▶ Texto de leitura:
----------------

Gata Borralheira

OCUPAÇÃO DESORDENADA

DANIEL LIMA - 16/04/2002

-- Calma, São Bernardo, não é preciso tantas explicações. Compreendo perfeitamente a história e sei o quanto você é importante como agente de vanguarda. Minha pergunta foi a maneira que encontrei para fazer você participar mais dessa conversa toda, porque você parecia deslocado, como se não estivesse nem aí com a Voz do Brasil. Imagine você fora de um debate, você que é o suprassumo do questionamento. Que desconfiança! 

-- Não liga não, São Paulo, não liga não! Eu que tenho uma relação mais próxima com São Bernardo, mesmo sem esquecer nossas velhas rivalidades de batateiros e ceboleiros, sei muito bem que o vizinho não é mesmo flor que se cheire quando se trata de novas propostas. Ele gosta de conhecer os mínimos detalhes. Não tem aquele ditado de que o hábito faz o monge? Só na questão do Fórum Social Pela Paz que não vacilou, porque seria demais, não é verdade São Bernardo?

-- Exatamente. Sou crítico sim. Não tenho a mesma classe média de vocês, mas o operariado que veio para ocupar minhas fábricas e que, com o desenvolvimento econômico, formou uma nova classe social, cristalizada pelo corporativismo sindical, não aceita prato feito nem na hora do almoço. Cada um tempera do jeito que mais lhe agrada. 

-- Está vendo, São Paulo, como tenho razão ao dizer que minha classe média é mais cabeça que a do restante do ABC? Isso é fruto da história, da ocupação demográfica que tive com a Estrada de Ferro no final do século XIX. Vieram para minhas terras imigrantes da Europa que fugiam da Primeira e da Segunda Guerra Mundial. Armênios, italianos, espanhóis, japoneses, recebi todo esse pessoal de braços abertos. Gente que veio para o Eldorado chamado São Paulo. 

-- Escute aqui, Santo André. Não esqueça de dizer que também estou nessa história. Não deixe escapar a oportunidade de afirmar que São Caetano também foi construído culturalmente por europeus pobres, é verdade, mas gente alfabetizada, de cultura, empreendedores por natureza, com sentimento cooperativo.

----------------

▶ Enunciado a:
Reproduza fielmente o trecho da crônica sobre ocupação desordenada que começa com as palavras contendo "-- Não liga" e termina com "mais lhe agrada.".
Os registros não guardam nenhuma relação com o texto.

▶ Dados fornecidos:
----------------

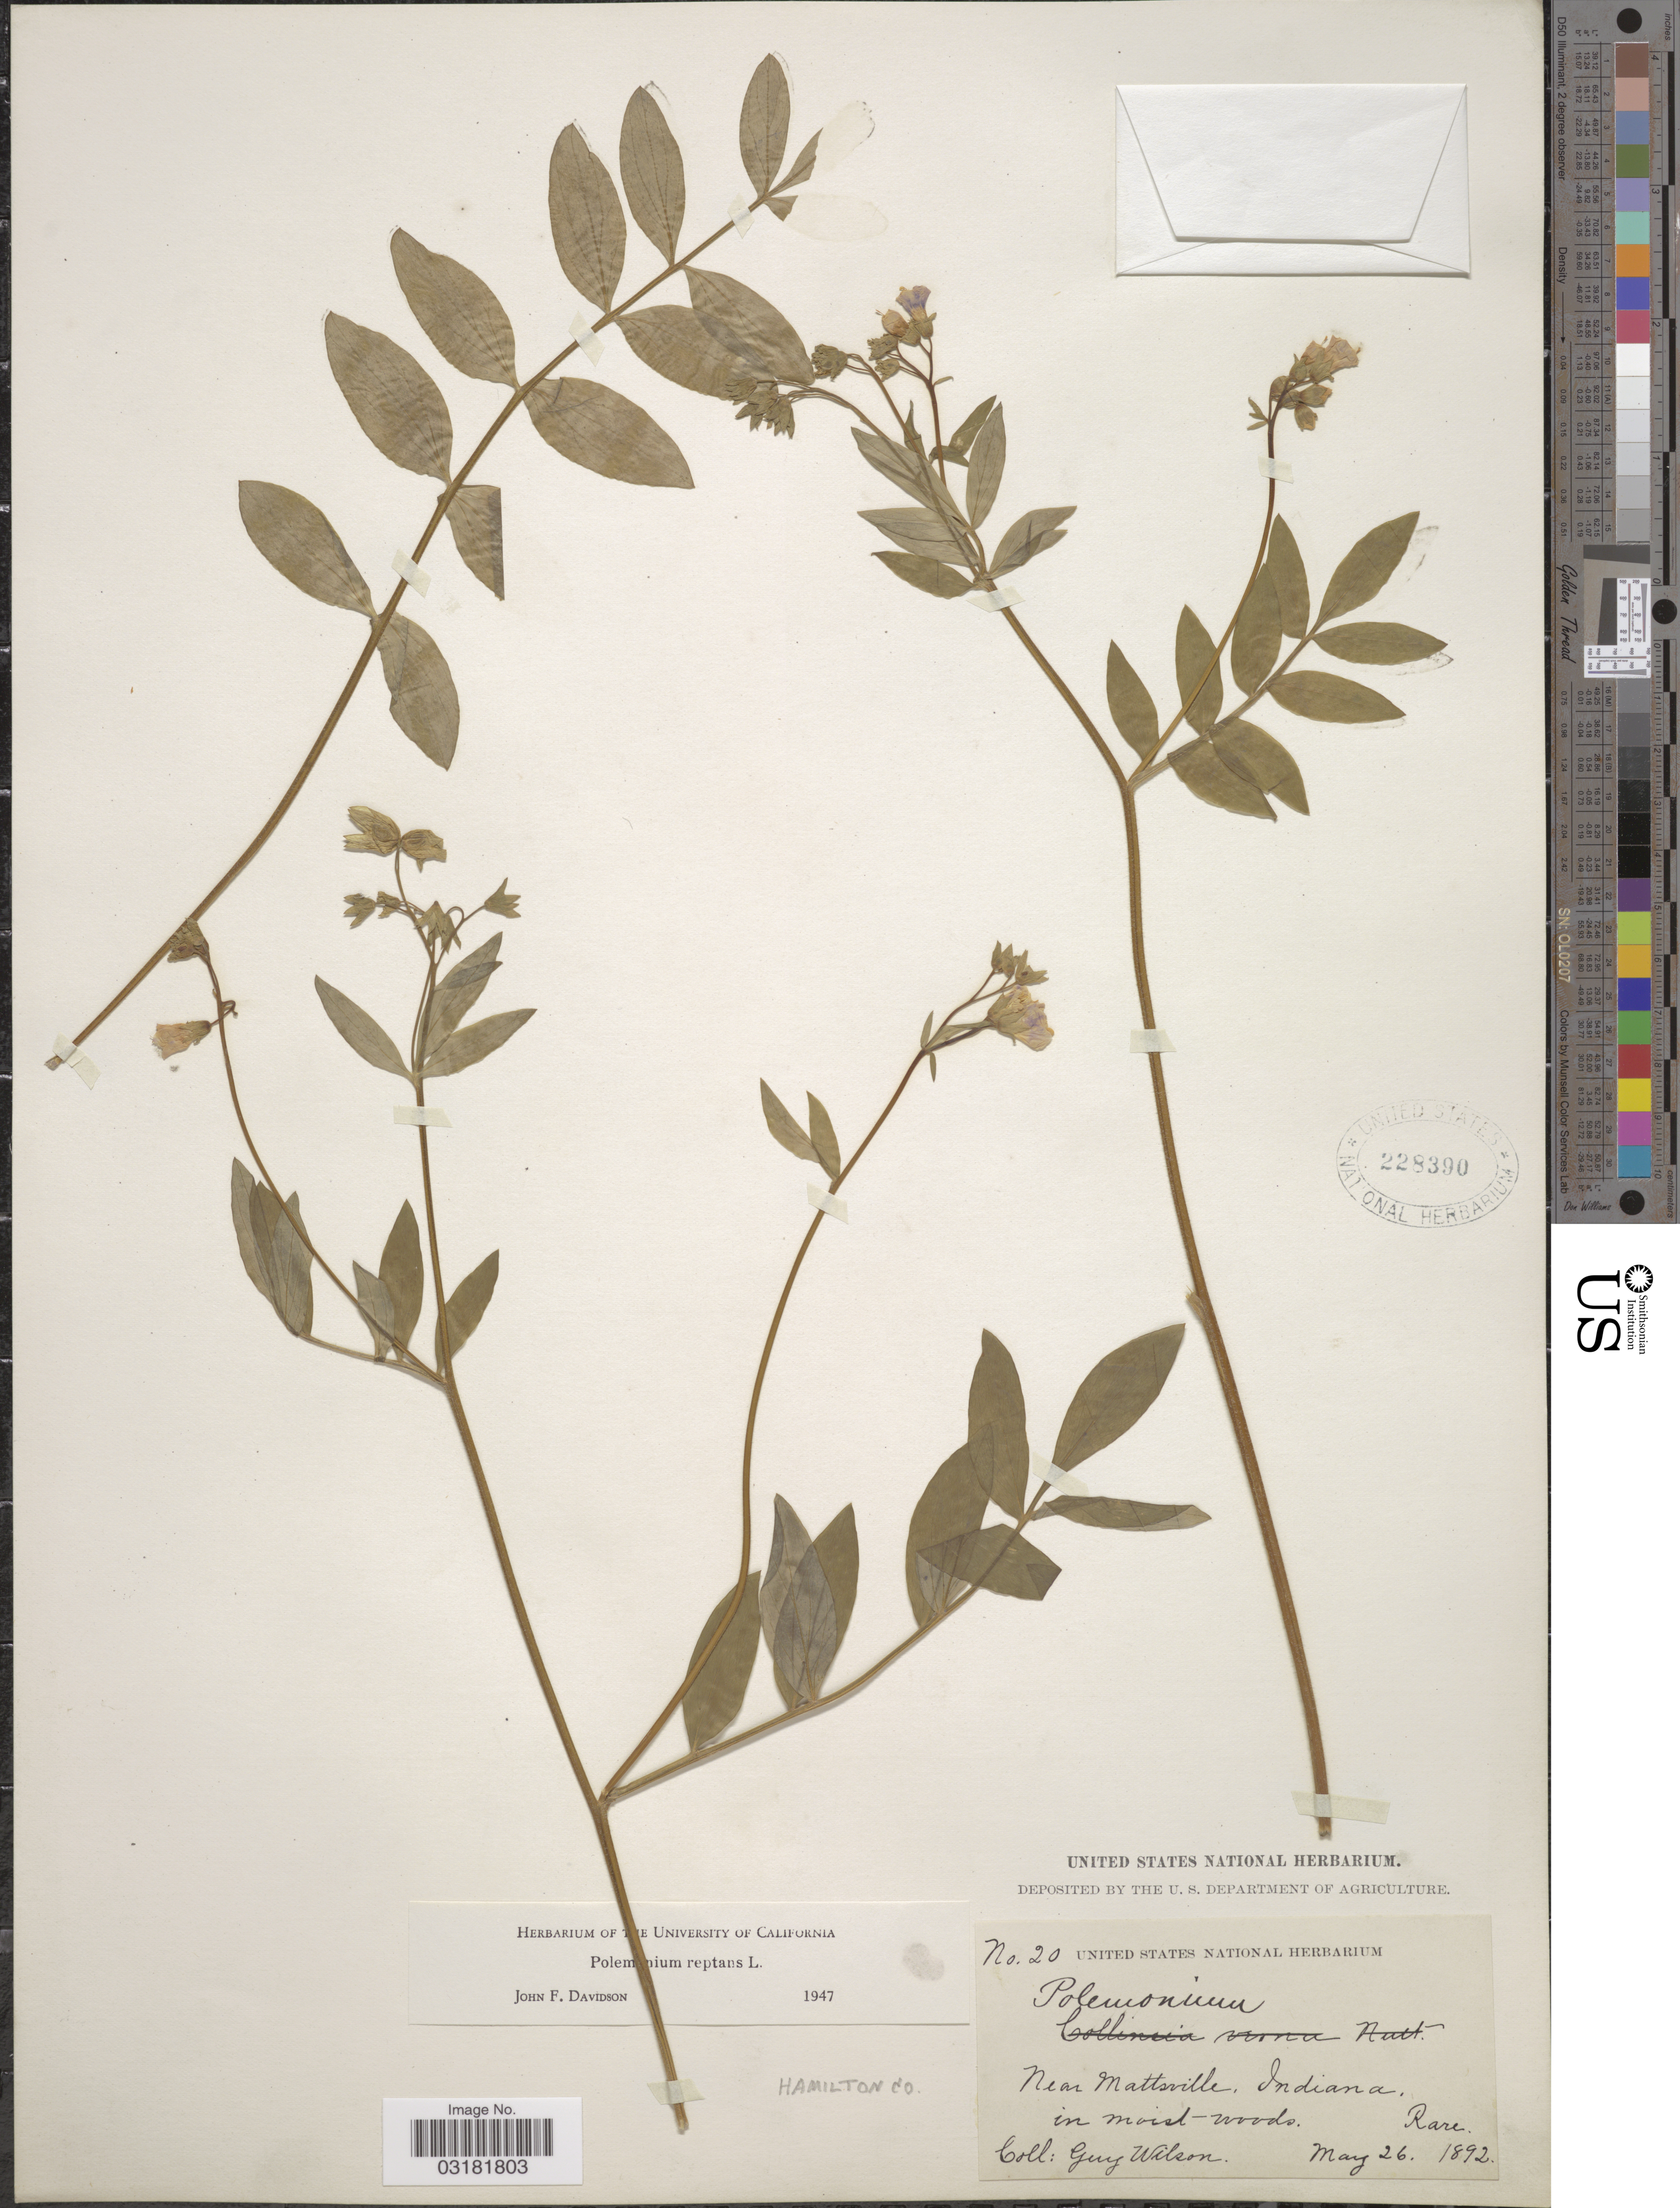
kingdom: Plantae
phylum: Tracheophyta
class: Magnoliopsida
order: Ericales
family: Polemoniaceae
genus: Polemonium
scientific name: Polemonium reptans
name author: L.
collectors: G. Wilson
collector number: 20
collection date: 1892-05-26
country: United States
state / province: Indiana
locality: Near Mattsville. Hamilton Co.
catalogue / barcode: US 228390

----------------

▶ Enunciado b:
Apresente como CSV de duas colunas, campo e valor, somente os registros de espécimes de herbário que vão da linha contendo "class: Magnoliopsida" até o fim dos registros, incluindo ambos os extremos. Gere uma linha por registro, com cada campo entre aspas e as quebras de linha trocadas por espaços.

▶ Resolução a:
-- Não liga não, São Paulo, não liga não! Eu que tenho uma relação mais próxima com São Bernardo, mesmo sem esquecer nossas velhas rivalidades de batateiros e ceboleiros, sei muito bem que o vizinho não é mesmo flor que se cheire quando se trata de novas propostas. Ele gosta de conhecer os mínimos detalhes. Não tem aquele ditado de que o hábito faz o monge? Só na questão do Fórum Social Pela Paz que não vacilou, porque seria demais, não é verdade São Bernardo?

-- Exatamente. Sou crítico sim. Não tenho a mesma classe média de vocês, mas o operariado que veio para ocupar minhas fábricas e que, com o desenvolvimento econômico, formou uma nova classe social, cristalizada pelo corporativismo sindical, não aceita prato feito nem na hora do almoço. Cada um tempera do jeito que mais lhe agrada.

▶ Resolução b:
campo,valor
"class:","Magnoliopsida"
"order:","Ericales"
"family:","Polemoniaceae"
"genus:","Polemonium"
"scientific name:","Polemonium reptans"
"name author:","L."
"collectors:","G. Wilson"
"collector number:","20"
"collection date:","1892-05-26"
"country:","United States"
"state / province:","Indiana"
"locality:","Near Mattsville. Hamilton Co."
"catalogue / barcode:","US 228390"